The patients received standard induction treatment. Comparing the treatment outcome of patients in respect to ZAP-70 expression, a significantly higher rate of adverse clinical outcome was found in ZAP-70 positive patients (p = 0.003). Among the negative group, (85.7%) achieved complete remission while (14.3%) had adverse clinical outcome (1 died, 2 resistant to induction). Among the ZAP-70 positive patients (36.84%) achieved complete remission while (63.32%) had adverse outcome (6 died, 6 resistant to induction). These data suggest that Zap-70 expression is associated with poorer outlook in B-cell-ALL patients. A statistically significant difference was noticed as regard the response to induction therapy among children (p = 0.011), while it did not differ among adults (p = 0.085).
This is in agreement with Chiaretti et al. (2006), who studied the mRNA expression of ZAP-70 and the clinical implication of its expression in both T and B-cells ALL and documented an association between higher expression of ZAP-70 with a shorter relapse free survival after achievement of complete remission, although they couldn`t identify a cut-off value with strong statistical significant difference due to limited number of cases evaluated. Crespo et al. (2006) stated that there is no correlation between ZAP-70 expression and the response to induction chemotherapy. This may be attributed to the exclusion of Burkitt`s/ALL cases from their analysis.
Present results provide preliminary indication on the potential use of this protein as a prognostic marker also in ALL. Evaluation of a larger number of patients is needed to further validate this finding.
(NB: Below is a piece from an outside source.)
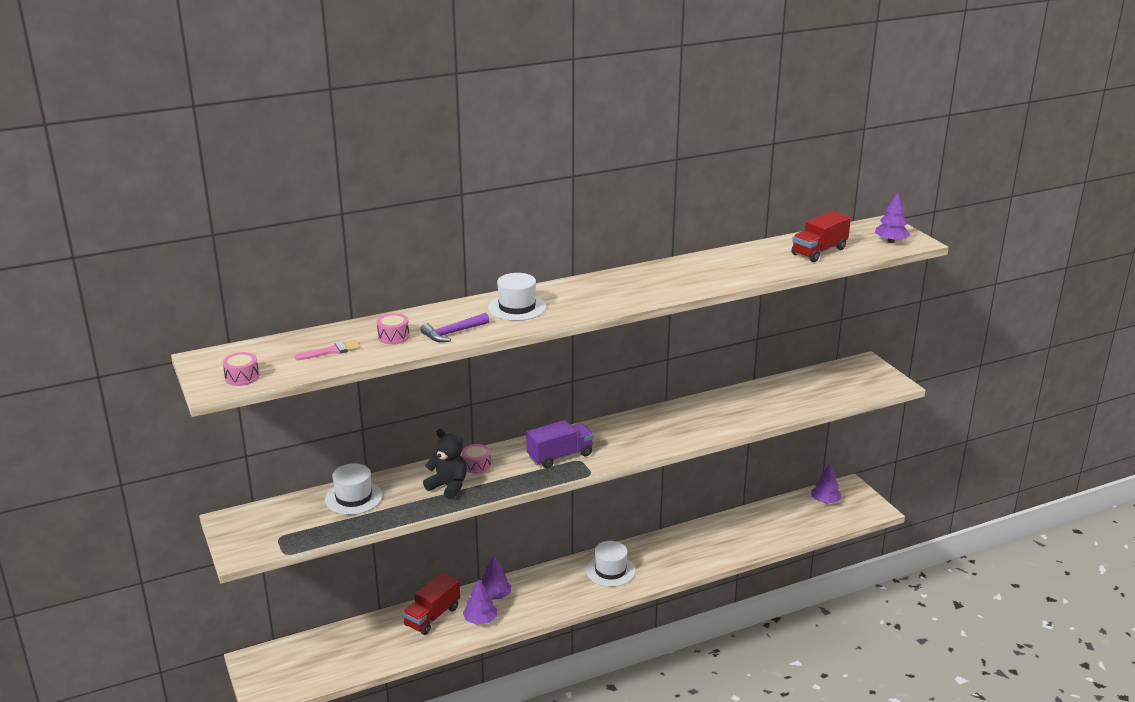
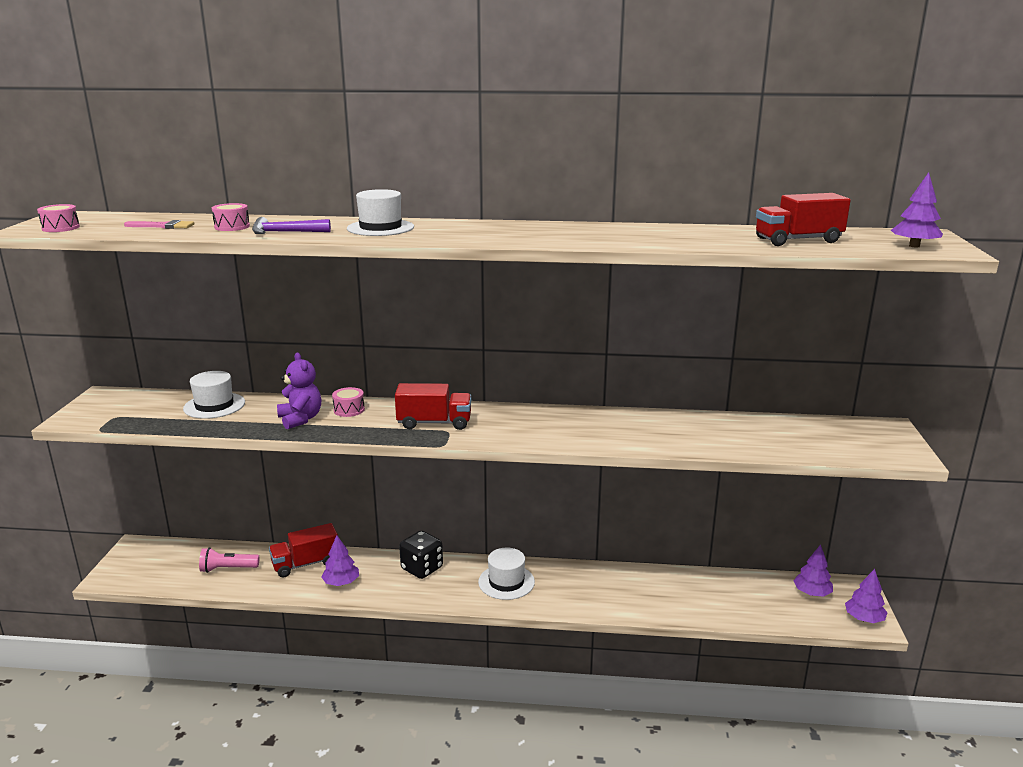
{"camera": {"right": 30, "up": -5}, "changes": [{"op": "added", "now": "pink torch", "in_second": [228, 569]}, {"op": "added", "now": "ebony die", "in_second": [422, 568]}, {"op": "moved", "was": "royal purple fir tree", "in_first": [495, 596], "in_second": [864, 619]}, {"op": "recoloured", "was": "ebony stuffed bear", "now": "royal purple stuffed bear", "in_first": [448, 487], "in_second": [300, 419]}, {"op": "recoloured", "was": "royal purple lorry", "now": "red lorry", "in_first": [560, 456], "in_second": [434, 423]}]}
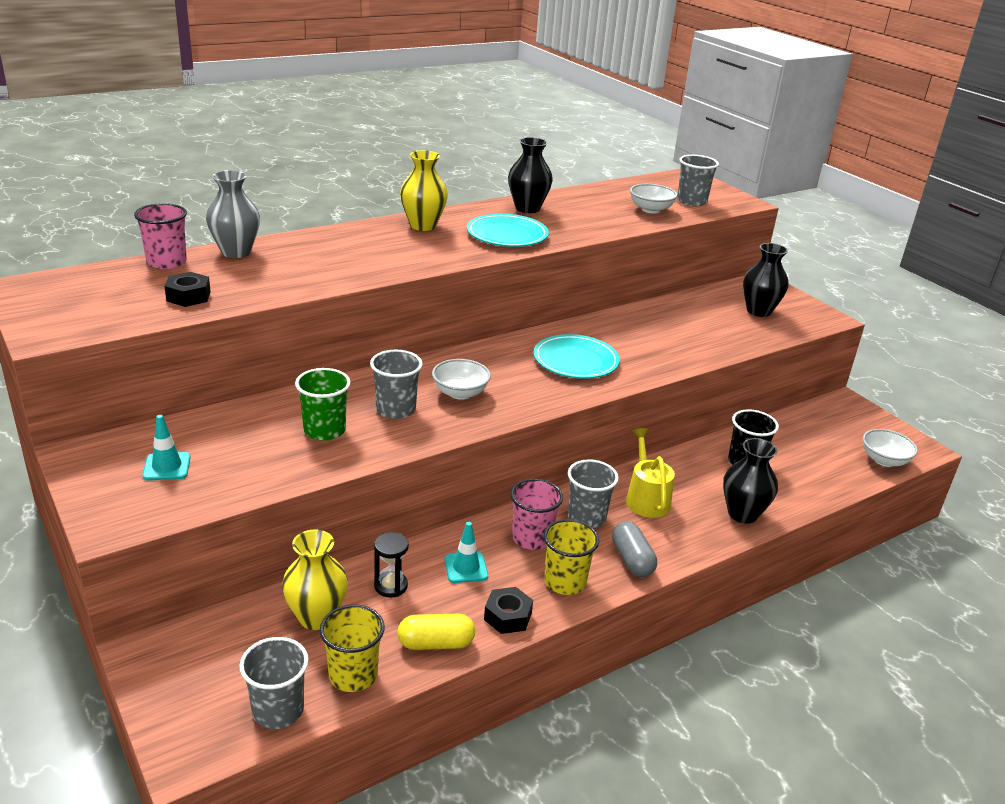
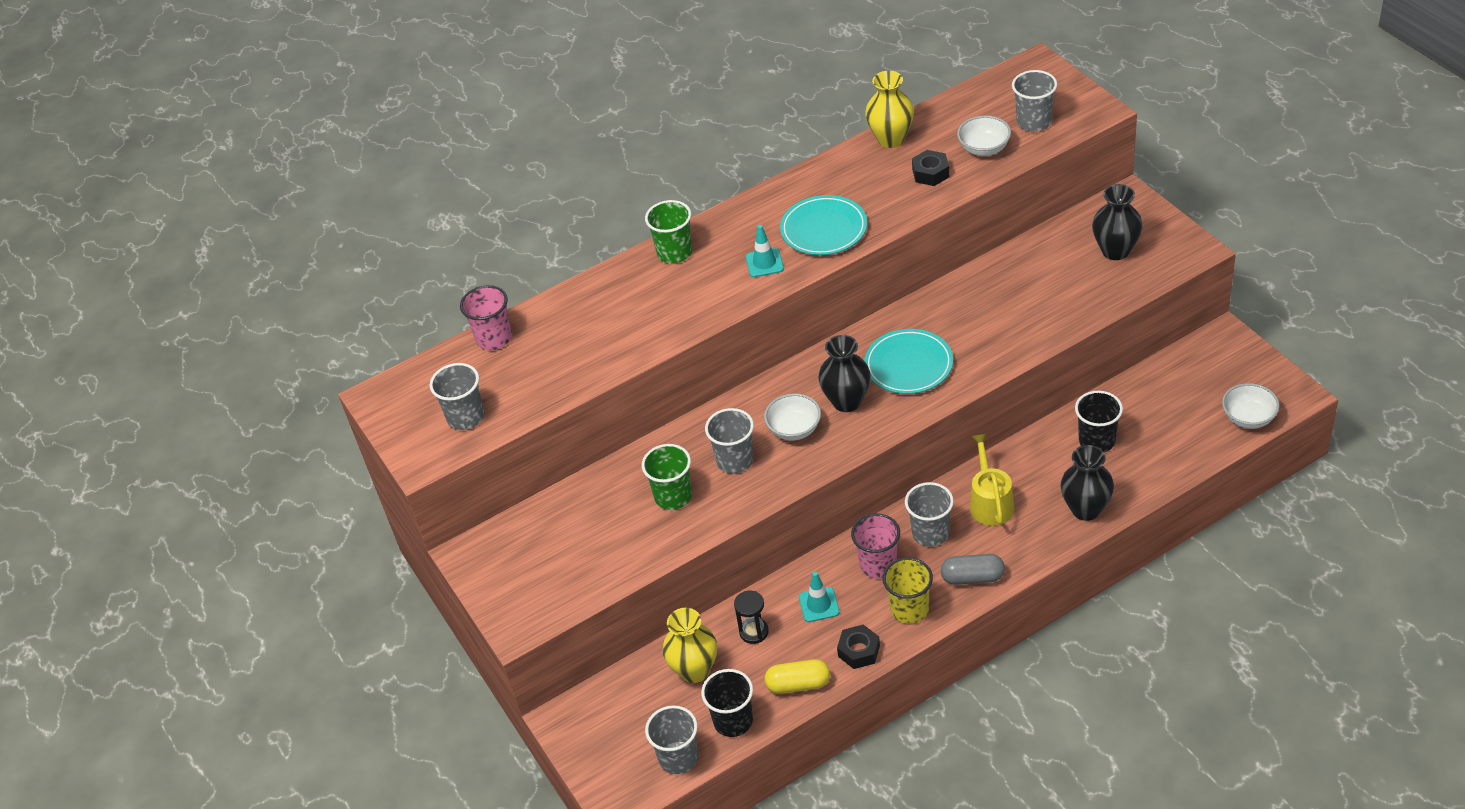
{"camera": {"right": 10, "up": 15}, "changes": [{"op": "removed", "was": "gray vase", "in_first": [236, 252]}, {"op": "added", "now": "gray tumbler", "in_second": [466, 417]}, {"op": "added", "now": "green tumbler", "in_second": [674, 252]}, {"op": "moved", "was": "aqua road cone", "in_first": [167, 467], "in_second": [764, 263]}, {"op": "moved", "was": "ebony hexagon nut", "in_first": [188, 296], "in_second": [930, 173]}, {"op": "moved", "was": "yellow vase", "in_first": [423, 225], "in_second": [891, 139]}, {"op": "moved", "was": "ebony vase", "in_first": [527, 208], "in_second": [846, 401]}, {"op": "recoloured", "was": "yellow tumbler", "now": "ebony tumbler", "in_first": [353, 675], "in_second": [733, 721]}, {"op": "turned", "was": "gray capsule", "in_first": [632, 560], "in_second": [972, 577], "clockwise": -75}]}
The discovery of tyrosine kinases that can be used as therapeutic targets is raising great interest. Since the introduction of STI-571 (imatinib), the outcome of patients with chronic myeloid leukemia (CML) and, probably, also of those suffering from BCR/ABL+ ALL rearrangement, has improved (Rosti et al., 2004). These results clearly show that ZAP-70 may indeed be a therapeutic arget. ZAP-70 expression in a subset of patients with ALL opens the perspective of investigating the use of an inhibitor also in such cases.
CONCLUSION
In conclusion, results demonstrated that in B-lineage ALL, ZAP-70 expression increases along the maturation process of malignant B-cells and a high expression of ZAP-70 appears to correlate with an increased adverse response to chemotherapy especially in children. These results raise the possibility that ZAP-70 expression in B-cell ALL may have a prognostic value (being a bad prognostic marker), as well as being a candidate molecule for targeted therapies.